Entries shown
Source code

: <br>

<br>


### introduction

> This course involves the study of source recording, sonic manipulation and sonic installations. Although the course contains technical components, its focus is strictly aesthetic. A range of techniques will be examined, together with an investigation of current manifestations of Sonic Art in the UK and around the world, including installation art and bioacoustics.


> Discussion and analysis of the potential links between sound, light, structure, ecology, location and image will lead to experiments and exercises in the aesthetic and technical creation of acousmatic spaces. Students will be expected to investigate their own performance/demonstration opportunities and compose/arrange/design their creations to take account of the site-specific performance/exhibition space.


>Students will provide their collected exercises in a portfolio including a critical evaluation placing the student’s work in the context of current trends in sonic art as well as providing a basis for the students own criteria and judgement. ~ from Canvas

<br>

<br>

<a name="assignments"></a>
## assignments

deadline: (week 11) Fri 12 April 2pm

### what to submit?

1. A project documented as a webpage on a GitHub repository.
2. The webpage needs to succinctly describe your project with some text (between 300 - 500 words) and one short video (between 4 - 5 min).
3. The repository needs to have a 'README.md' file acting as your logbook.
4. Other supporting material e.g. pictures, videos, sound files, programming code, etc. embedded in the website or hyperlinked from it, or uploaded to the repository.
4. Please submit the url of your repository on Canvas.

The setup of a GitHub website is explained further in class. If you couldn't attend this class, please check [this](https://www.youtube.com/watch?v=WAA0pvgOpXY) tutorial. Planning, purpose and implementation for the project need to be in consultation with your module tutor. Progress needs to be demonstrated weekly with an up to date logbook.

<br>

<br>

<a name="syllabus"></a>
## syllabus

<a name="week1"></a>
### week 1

Your goal
Return exactly the lines above from the line that has "### introduction" through the line that has "site-specific performance/exhibition space.", inclusive, and nothing else.

Result
### introduction

> This course involves the study of source recording, sonic manipulation and sonic installations. Although the course contains technical components, its focus is strictly aesthetic. A range of techniques will be examined, together with an investigation of current manifestations of Sonic Art in the UK and around the world, including installation art and bioacoustics.


> Discussion and analysis of the potential links between sound, light, structure, ecology, location and image will lead to experiments and exercises in the aesthetic and technical creation of acousmatic spaces. Students will be expected to investigate their own performance/demonstration opportunities and compose/arrange/design their creations to take account of the site-specific performance/exhibition space.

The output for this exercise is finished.